## Keypoint correspondence data:
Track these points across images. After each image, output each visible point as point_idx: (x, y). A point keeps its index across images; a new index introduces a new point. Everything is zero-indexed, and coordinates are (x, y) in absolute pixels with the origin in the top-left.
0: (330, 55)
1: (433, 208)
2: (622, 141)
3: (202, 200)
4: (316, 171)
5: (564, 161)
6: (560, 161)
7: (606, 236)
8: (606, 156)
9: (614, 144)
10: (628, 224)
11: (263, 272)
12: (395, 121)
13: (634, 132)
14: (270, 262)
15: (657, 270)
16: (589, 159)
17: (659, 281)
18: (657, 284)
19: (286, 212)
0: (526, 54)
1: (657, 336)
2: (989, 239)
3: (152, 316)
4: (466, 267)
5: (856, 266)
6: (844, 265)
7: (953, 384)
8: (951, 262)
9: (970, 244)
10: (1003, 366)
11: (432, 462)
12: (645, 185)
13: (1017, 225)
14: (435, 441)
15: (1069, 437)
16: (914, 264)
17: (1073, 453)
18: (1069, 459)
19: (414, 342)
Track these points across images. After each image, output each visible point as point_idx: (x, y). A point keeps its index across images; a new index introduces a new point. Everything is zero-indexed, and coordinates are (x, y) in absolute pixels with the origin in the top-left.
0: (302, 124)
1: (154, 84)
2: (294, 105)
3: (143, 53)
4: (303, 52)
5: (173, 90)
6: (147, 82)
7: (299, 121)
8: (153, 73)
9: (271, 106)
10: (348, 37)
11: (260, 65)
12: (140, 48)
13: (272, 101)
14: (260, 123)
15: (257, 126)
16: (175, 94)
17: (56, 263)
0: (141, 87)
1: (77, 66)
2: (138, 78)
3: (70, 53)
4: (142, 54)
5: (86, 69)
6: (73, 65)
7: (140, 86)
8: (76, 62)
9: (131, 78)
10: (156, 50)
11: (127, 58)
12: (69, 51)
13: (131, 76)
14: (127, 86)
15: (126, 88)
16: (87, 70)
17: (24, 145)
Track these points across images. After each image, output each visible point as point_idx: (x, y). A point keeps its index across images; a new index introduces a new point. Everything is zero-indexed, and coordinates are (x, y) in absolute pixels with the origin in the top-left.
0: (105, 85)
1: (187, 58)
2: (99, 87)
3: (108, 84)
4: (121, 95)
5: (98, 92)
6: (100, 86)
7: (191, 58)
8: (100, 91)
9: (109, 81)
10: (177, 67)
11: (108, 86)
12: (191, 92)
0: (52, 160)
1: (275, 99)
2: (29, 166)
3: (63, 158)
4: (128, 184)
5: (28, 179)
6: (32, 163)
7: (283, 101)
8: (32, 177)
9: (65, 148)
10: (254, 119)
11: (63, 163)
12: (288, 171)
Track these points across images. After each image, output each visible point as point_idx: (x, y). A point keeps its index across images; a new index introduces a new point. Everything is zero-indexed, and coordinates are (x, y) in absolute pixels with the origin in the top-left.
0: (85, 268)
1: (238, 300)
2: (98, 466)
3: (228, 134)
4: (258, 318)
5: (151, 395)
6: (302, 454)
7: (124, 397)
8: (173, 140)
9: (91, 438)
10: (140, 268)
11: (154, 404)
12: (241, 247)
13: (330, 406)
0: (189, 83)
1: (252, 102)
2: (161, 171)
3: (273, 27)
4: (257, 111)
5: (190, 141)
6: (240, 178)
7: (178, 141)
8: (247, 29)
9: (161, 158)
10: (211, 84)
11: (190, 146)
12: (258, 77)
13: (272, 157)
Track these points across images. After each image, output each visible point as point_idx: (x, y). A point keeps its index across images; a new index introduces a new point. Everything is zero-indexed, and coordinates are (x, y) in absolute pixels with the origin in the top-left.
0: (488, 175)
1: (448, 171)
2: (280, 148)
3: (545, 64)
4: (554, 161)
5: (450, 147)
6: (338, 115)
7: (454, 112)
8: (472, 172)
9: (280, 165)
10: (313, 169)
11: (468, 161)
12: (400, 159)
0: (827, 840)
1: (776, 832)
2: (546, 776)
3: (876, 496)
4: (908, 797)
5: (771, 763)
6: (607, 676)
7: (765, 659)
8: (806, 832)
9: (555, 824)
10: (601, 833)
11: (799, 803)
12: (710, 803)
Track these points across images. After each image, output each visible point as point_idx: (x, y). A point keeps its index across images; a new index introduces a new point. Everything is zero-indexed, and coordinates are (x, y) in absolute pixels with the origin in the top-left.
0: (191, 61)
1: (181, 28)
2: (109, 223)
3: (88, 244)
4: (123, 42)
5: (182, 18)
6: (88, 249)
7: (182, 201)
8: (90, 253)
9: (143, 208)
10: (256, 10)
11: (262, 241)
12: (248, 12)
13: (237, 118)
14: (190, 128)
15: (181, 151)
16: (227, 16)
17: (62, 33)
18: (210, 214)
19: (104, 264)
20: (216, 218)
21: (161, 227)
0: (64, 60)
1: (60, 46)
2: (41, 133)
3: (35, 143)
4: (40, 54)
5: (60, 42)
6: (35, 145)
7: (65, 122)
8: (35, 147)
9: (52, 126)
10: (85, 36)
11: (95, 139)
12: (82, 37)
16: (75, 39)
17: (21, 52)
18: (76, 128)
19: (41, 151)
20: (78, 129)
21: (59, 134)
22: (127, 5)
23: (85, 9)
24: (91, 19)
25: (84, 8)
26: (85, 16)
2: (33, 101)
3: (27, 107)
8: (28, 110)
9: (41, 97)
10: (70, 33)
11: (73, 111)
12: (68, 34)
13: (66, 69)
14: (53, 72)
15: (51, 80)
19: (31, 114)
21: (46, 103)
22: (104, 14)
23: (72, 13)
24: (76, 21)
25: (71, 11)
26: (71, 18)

## Requirement:
Copy every line of the records above, keeping each one unchanged.

## Solution to this task:
Track these points across images. After each image, output each visible point as point_idx: (x, y). A point keeps its index across images; a new index introduces a new point. Everything is zero-indexed, and coordinates are (x, y) in absolute pixels with the origin in the top-left.
0: (330, 55)
1: (433, 208)
2: (622, 141)
3: (202, 200)
4: (316, 171)
5: (564, 161)
6: (560, 161)
7: (606, 236)
8: (606, 156)
9: (614, 144)
10: (628, 224)
11: (263, 272)
12: (395, 121)
13: (634, 132)
14: (270, 262)
15: (657, 270)
16: (589, 159)
17: (659, 281)
18: (657, 284)
19: (286, 212)
0: (526, 54)
1: (657, 336)
2: (989, 239)
3: (152, 316)
4: (466, 267)
5: (856, 266)
6: (844, 265)
7: (953, 384)
8: (951, 262)
9: (970, 244)
10: (1003, 366)
11: (432, 462)
12: (645, 185)
13: (1017, 225)
14: (435, 441)
15: (1069, 437)
16: (914, 264)
17: (1073, 453)
18: (1069, 459)
19: (414, 342)
Track these points across images. After each image, output each visible point as point_idx: (x, y). A point keeps its index across images; a new index introduces a new point. Everything is zero-indexed, and coordinates are (x, y) in absolute pixels with the origin in the top-left.
0: (302, 124)
1: (154, 84)
2: (294, 105)
3: (143, 53)
4: (303, 52)
5: (173, 90)
6: (147, 82)
7: (299, 121)
8: (153, 73)
9: (271, 106)
10: (348, 37)
11: (260, 65)
12: (140, 48)
13: (272, 101)
14: (260, 123)
15: (257, 126)
16: (175, 94)
17: (56, 263)
0: (141, 87)
1: (77, 66)
2: (138, 78)
3: (70, 53)
4: (142, 54)
5: (86, 69)
6: (73, 65)
7: (140, 86)
8: (76, 62)
9: (131, 78)
10: (156, 50)
11: (127, 58)
12: (69, 51)
13: (131, 76)
14: (127, 86)
15: (126, 88)
16: (87, 70)
17: (24, 145)
Track these points across images. After each image, output each visible point as point_idx: (x, y). A point keeps its index across images; a new index introduces a new point. Everything is zero-indexed, and coordinates are (x, y) in absolute pixels with the origin in the top-left.
0: (105, 85)
1: (187, 58)
2: (99, 87)
3: (108, 84)
4: (121, 95)
5: (98, 92)
6: (100, 86)
7: (191, 58)
8: (100, 91)
9: (109, 81)
10: (177, 67)
11: (108, 86)
12: (191, 92)
0: (52, 160)
1: (275, 99)
2: (29, 166)
3: (63, 158)
4: (128, 184)
5: (28, 179)
6: (32, 163)
7: (283, 101)
8: (32, 177)
9: (65, 148)
10: (254, 119)
11: (63, 163)
12: (288, 171)
Track these points across images. After each image, output each visible point as point_idx: (x, y). A point keeps its index across images; a new index introduces a new point. Everything is zero-indexed, and coordinates are (x, y) in absolute pixels with the origin in the top-left.
0: (85, 268)
1: (238, 300)
2: (98, 466)
3: (228, 134)
4: (258, 318)
5: (151, 395)
6: (302, 454)
7: (124, 397)
8: (173, 140)
9: (91, 438)
10: (140, 268)
11: (154, 404)
12: (241, 247)
13: (330, 406)
0: (189, 83)
1: (252, 102)
2: (161, 171)
3: (273, 27)
4: (257, 111)
5: (190, 141)
6: (240, 178)
7: (178, 141)
8: (247, 29)
9: (161, 158)
10: (211, 84)
11: (190, 146)
12: (258, 77)
13: (272, 157)
Track these points across images. After each image, output each visible point as point_idx: (x, y). A point keeps its index across images; a new index introduces a new point. Everything is zero-indexed, and coordinates are (x, y) in absolute pixels with the origin in the top-left.
0: (488, 175)
1: (448, 171)
2: (280, 148)
3: (545, 64)
4: (554, 161)
5: (450, 147)
6: (338, 115)
7: (454, 112)
8: (472, 172)
9: (280, 165)
10: (313, 169)
11: (468, 161)
12: (400, 159)
0: (827, 840)
1: (776, 832)
2: (546, 776)
3: (876, 496)
4: (908, 797)
5: (771, 763)
6: (607, 676)
7: (765, 659)
8: (806, 832)
9: (555, 824)
10: (601, 833)
11: (799, 803)
12: (710, 803)
Track these points across images. After each image, output each visible point as point_idx: (x, y). A point keeps its index across images; a new index introduces a new point. Everything is zero-indexed, and coordinates are (x, y) in absolute pixels with the origin in the top-left.
0: (191, 61)
1: (181, 28)
2: (109, 223)
3: (88, 244)
4: (123, 42)
5: (182, 18)
6: (88, 249)
7: (182, 201)
8: (90, 253)
9: (143, 208)
10: (256, 10)
11: (262, 241)
12: (248, 12)
13: (237, 118)
14: (190, 128)
15: (181, 151)
16: (227, 16)
17: (62, 33)
18: (210, 214)
19: (104, 264)
20: (216, 218)
21: (161, 227)
0: (64, 60)
1: (60, 46)
2: (41, 133)
3: (35, 143)
4: (40, 54)
5: (60, 42)
6: (35, 145)
7: (65, 122)
8: (35, 147)
9: (52, 126)
10: (85, 36)
11: (95, 139)
12: (82, 37)
16: (75, 39)
17: (21, 52)
18: (76, 128)
19: (41, 151)
20: (78, 129)
21: (59, 134)
22: (127, 5)
23: (85, 9)
24: (91, 19)
25: (84, 8)
26: (85, 16)
2: (33, 101)
3: (27, 107)
8: (28, 110)
9: (41, 97)
10: (70, 33)
11: (73, 111)
12: (68, 34)
13: (66, 69)
14: (53, 72)
15: (51, 80)
19: (31, 114)
21: (46, 103)
22: (104, 14)
23: (72, 13)
24: (76, 21)
25: (71, 11)
26: (71, 18)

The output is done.